Lukashenko Signs Belarus's Anti-LGBTQ+ 'Propaganda' Law. UN Experts Call It a 'Dangerous Escalation.'
The president put his signature to the Russian-style bill on April 15. Two days later, seven UN human rights experts issued a joint statement warning the law legitimizes persecution of an already marginalized community.
When the Belarusian parliament finalized its “LGBT propaganda” law on April 2, the open question was whether Alexander Lukashenko would actually sign it or let it sit — a common tactic when the Minsk regime wants international leverage without fully committing. That question was settled on April 15, when Lukashenko put his signature to the bill and made it law.
Two days later, on April 17, seven United Nations human rights experts issued a joint statement calling the law “a dangerous escalation” and warning that Belarus was now formally criminalizing human rights advocacy itself.
The Belarus law is a near-carbon-copy of Russia’s 2013 “gay propaganda” legislation, updated with the 2023 Russian amendments that expanded it to cover adults as well as minors. Its reach is broad enough to do what its authors intended: make LGBTQ+ life invisible, expensive to speak about, and legally risky to defend.

# EXERCISE DETAILS:
Please extract the part of the article on the Belarus anti-LGBTQ+ law starting at "When the Belarusian" and ending at "rights advocacy itself.", copied word for word. The lines that follow come from a separate source and are unrelated to the article.

# RAW DATA:
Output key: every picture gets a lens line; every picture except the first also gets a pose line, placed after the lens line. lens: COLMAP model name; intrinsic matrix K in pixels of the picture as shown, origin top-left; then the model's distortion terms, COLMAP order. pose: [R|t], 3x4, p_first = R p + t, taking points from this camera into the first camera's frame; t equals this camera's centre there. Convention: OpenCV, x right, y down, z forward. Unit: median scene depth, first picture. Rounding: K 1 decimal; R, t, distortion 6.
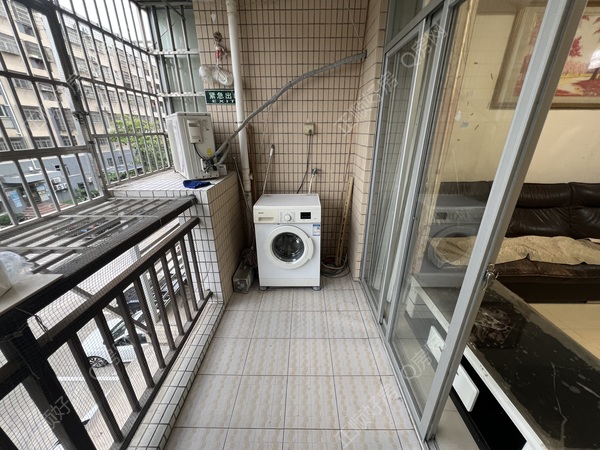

# RESPONSE AREA:
When the Belarusian parliament finalized its “LGBT propaganda” law on April 2, the open question was whether Alexander Lukashenko would actually sign it or let it sit — a common tactic when the Minsk regime wants international leverage without fully committing. That question was settled on April 15, when Lukashenko put his signature to the bill and made it law.
Two days later, on April 17, seven United Nations human rights experts issued a joint statement calling the law “a dangerous escalation” and warning that Belarus was now formally criminalizing human rights advocacy itself.